Copy the lines below word for word, leaving out the pictures.

= Data to use =
* * *

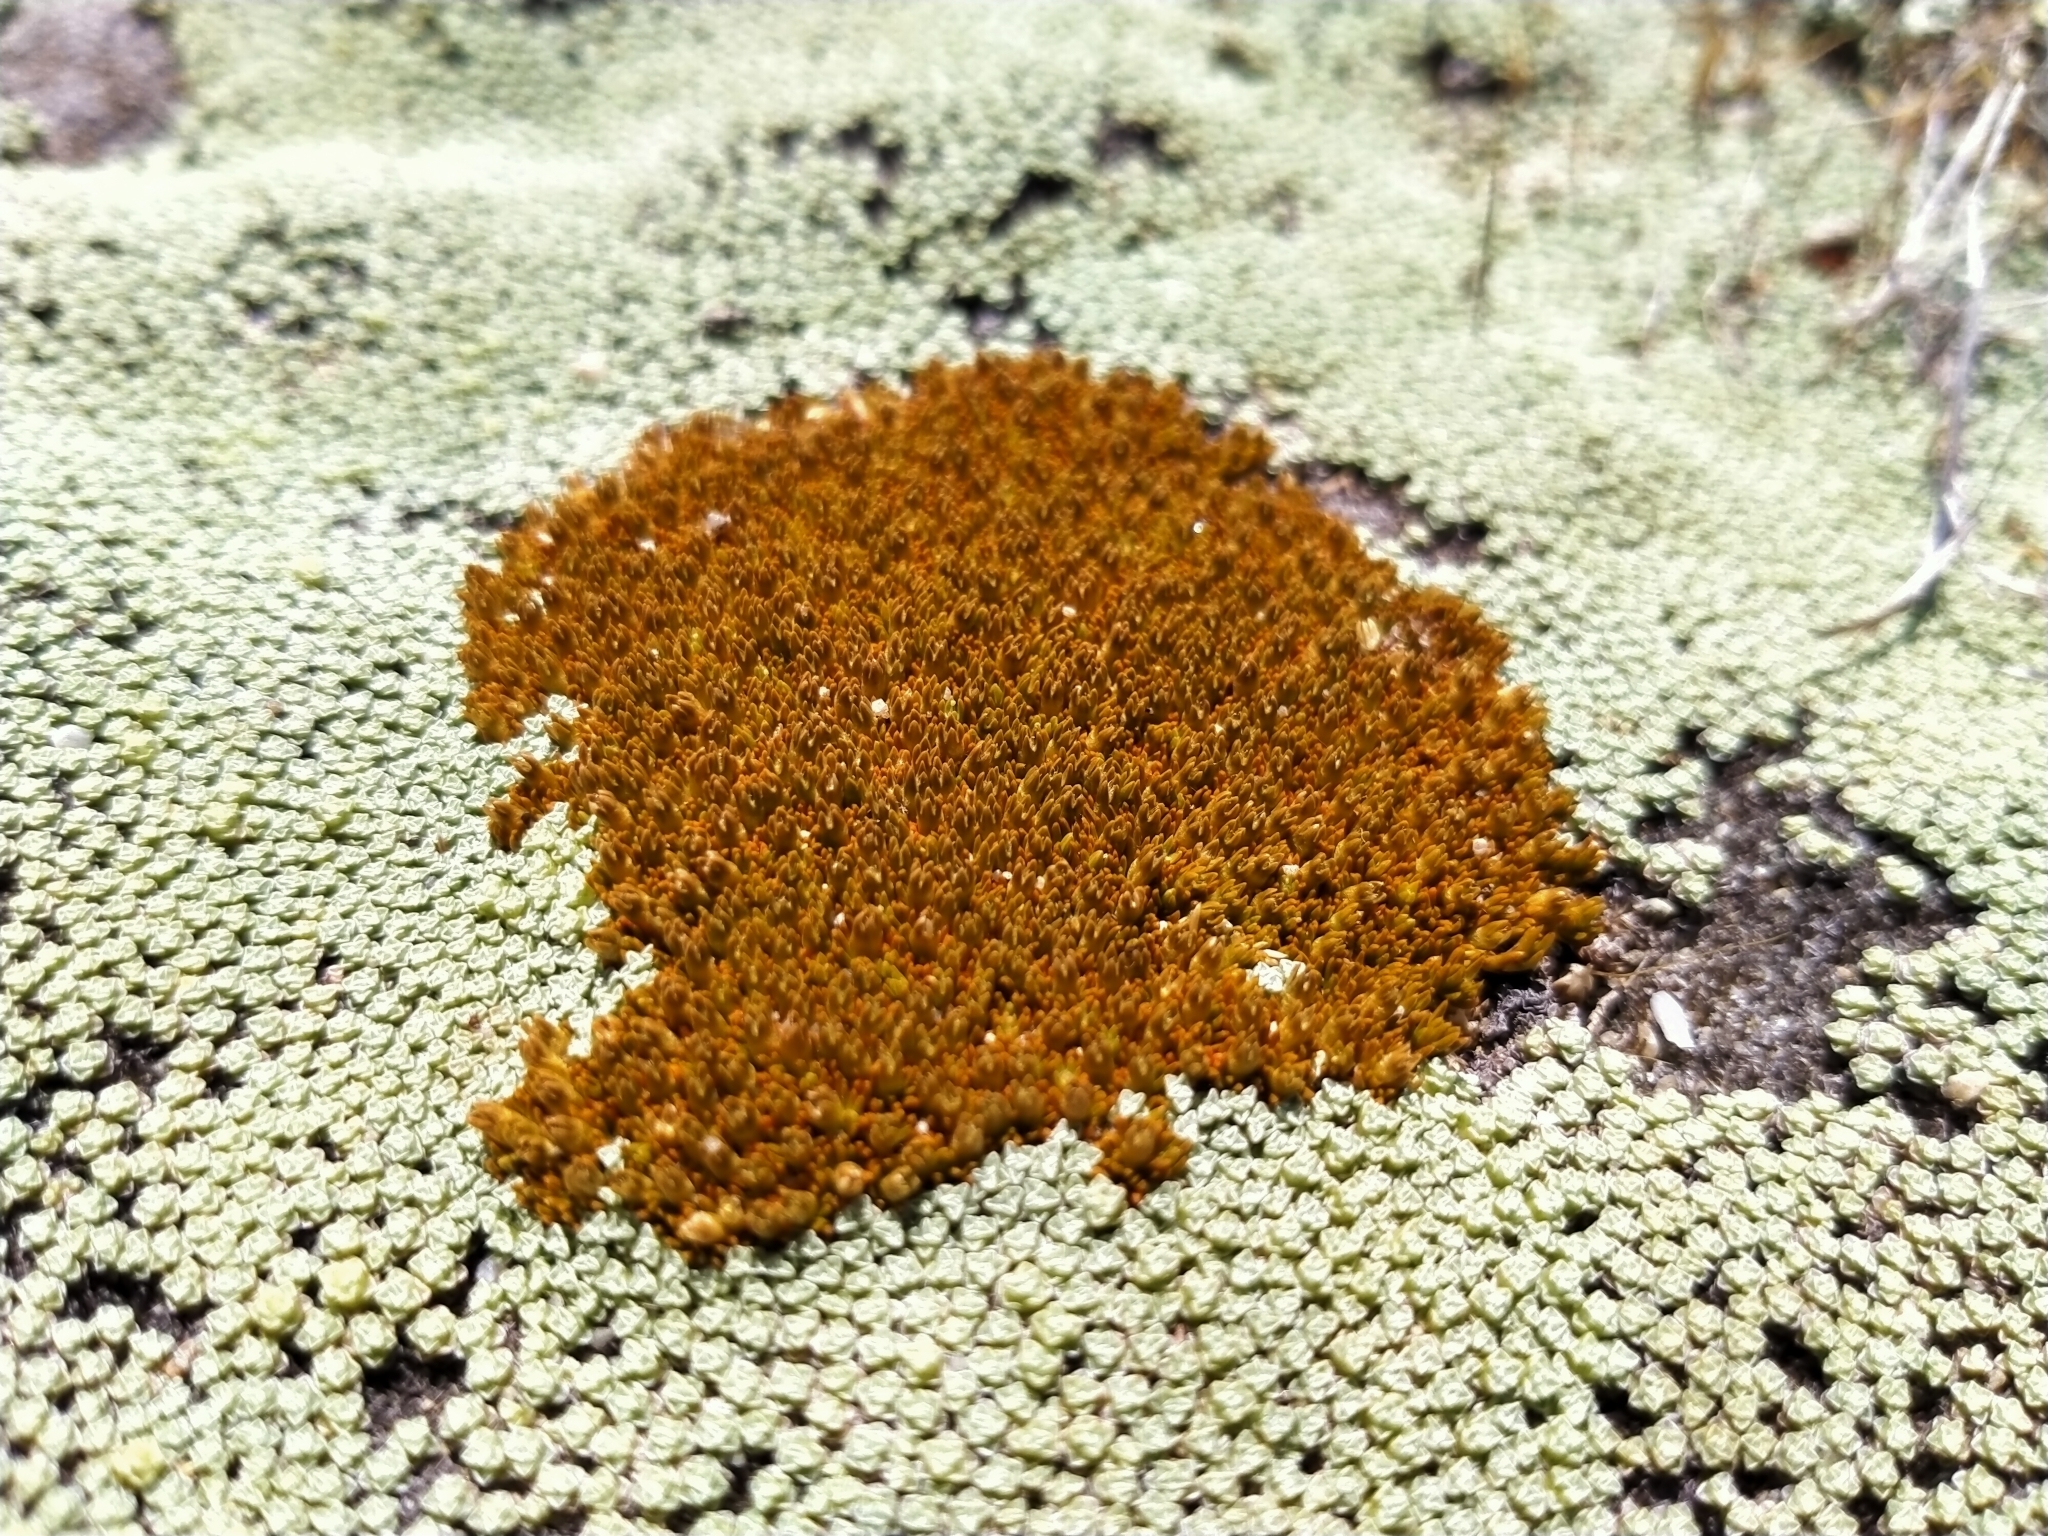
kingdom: Plantae
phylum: Tracheophyta
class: Magnoliopsida
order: Caryophyllales
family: Caryophyllaceae
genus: Scleranthus
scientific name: Scleranthus uniflorus
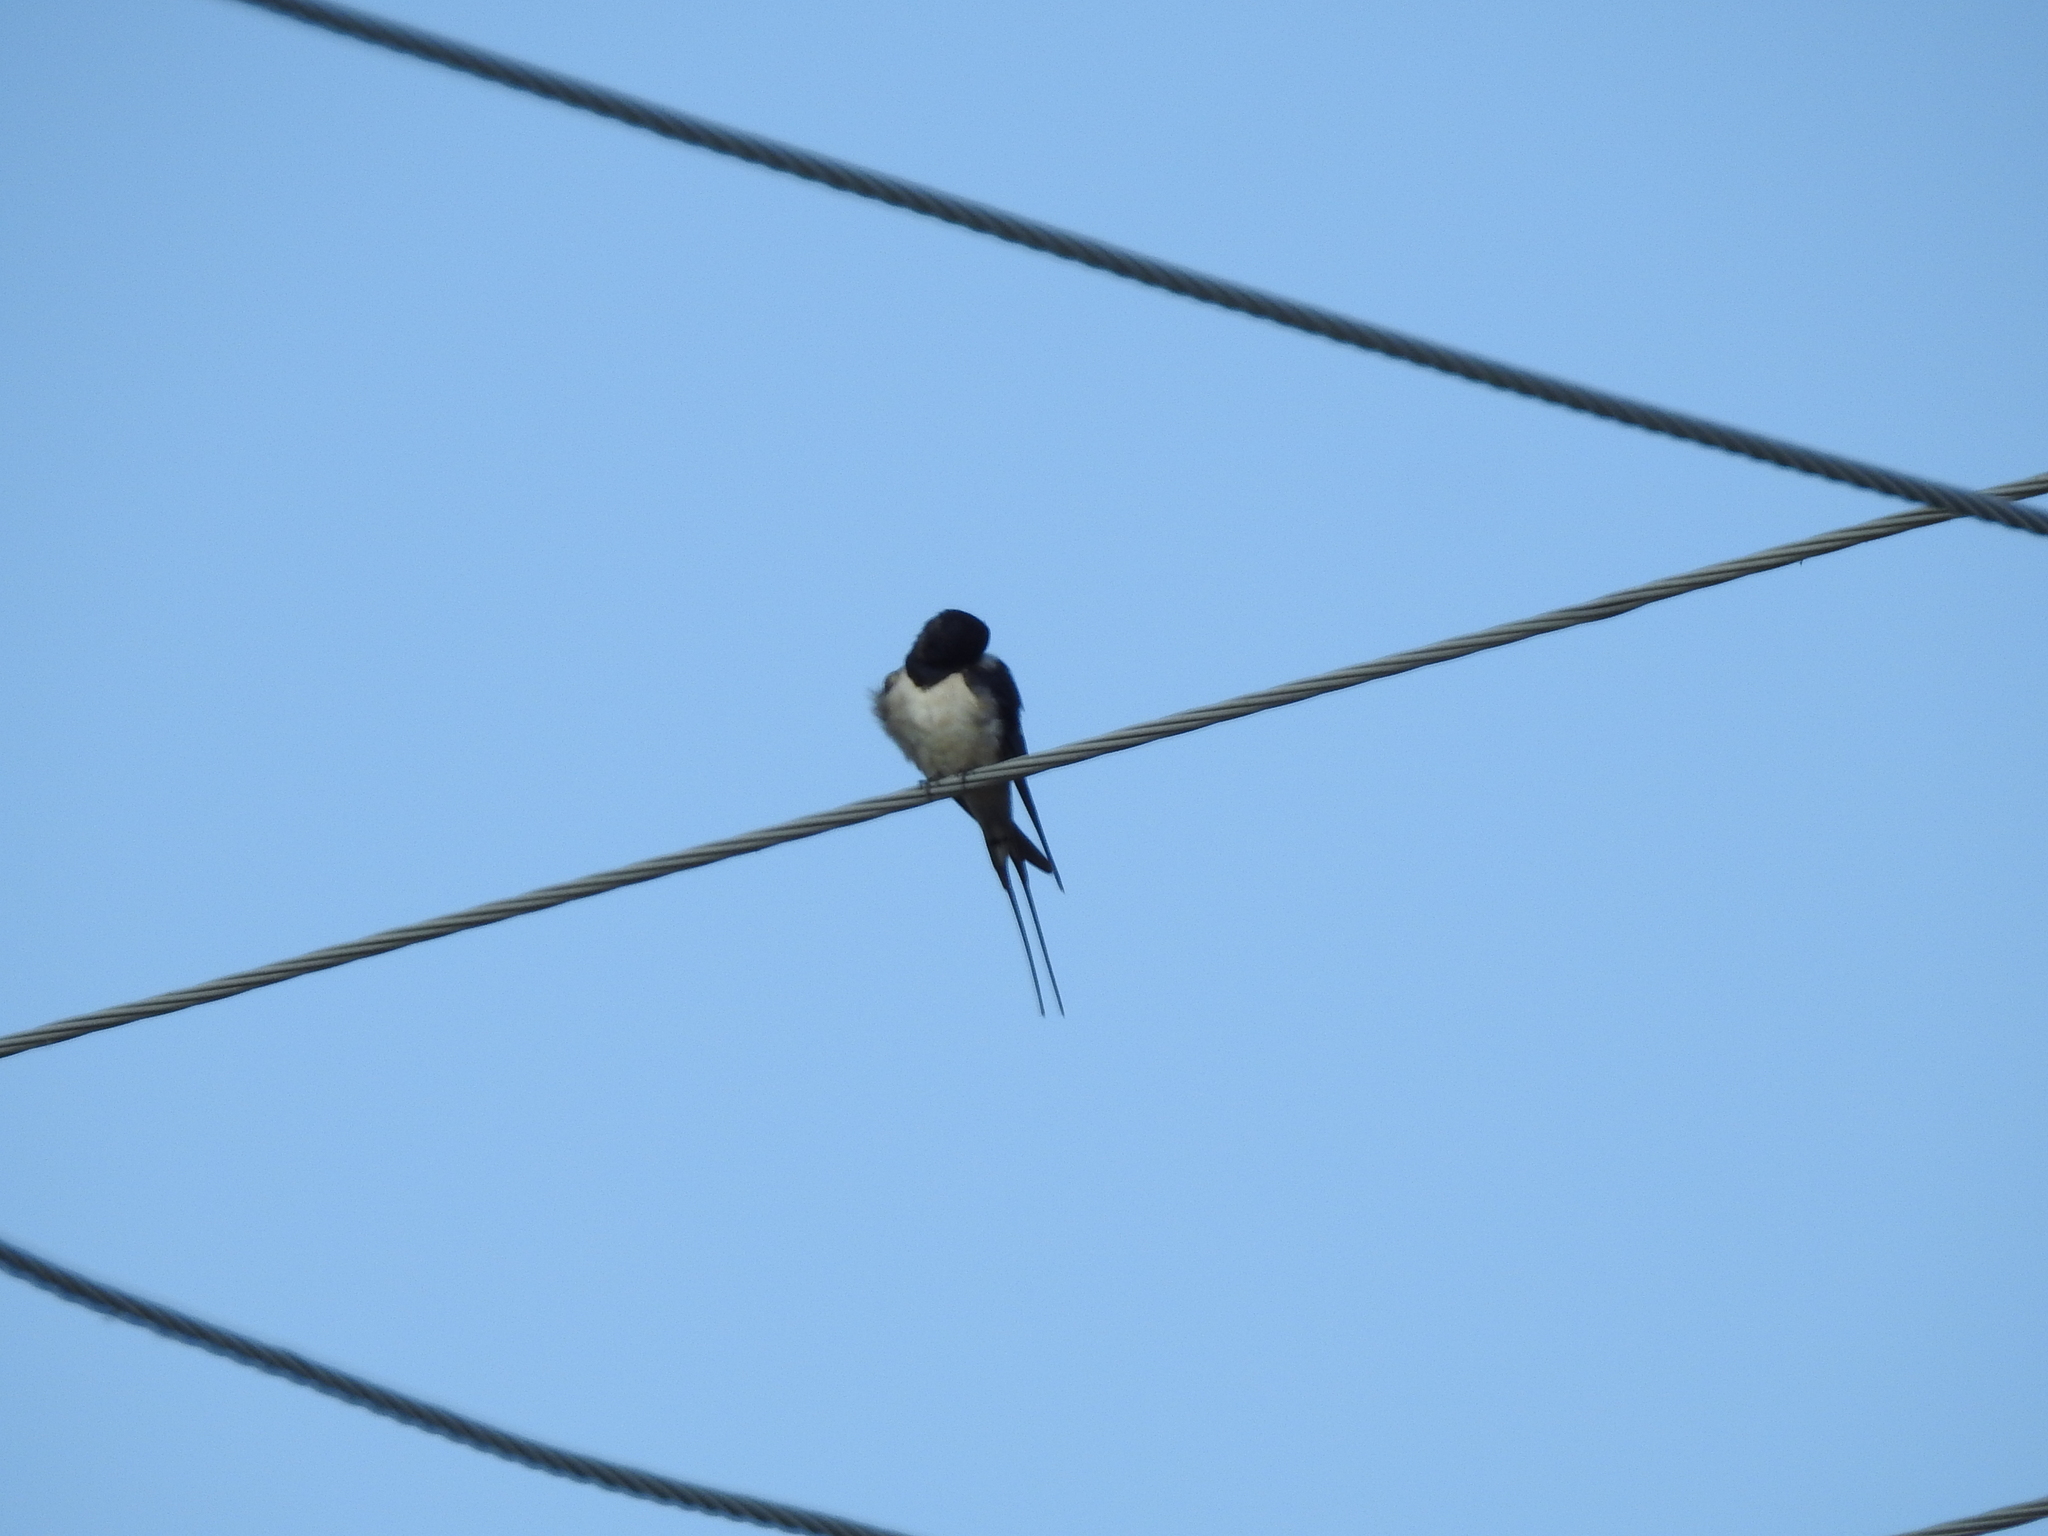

* * *

= Response to the task =
kingdom: Plantae
phylum: Tracheophyta
class: Magnoliopsida
order: Caryophyllales
family: Caryophyllaceae
genus: Scleranthus
scientific name: Scleranthus uniflorus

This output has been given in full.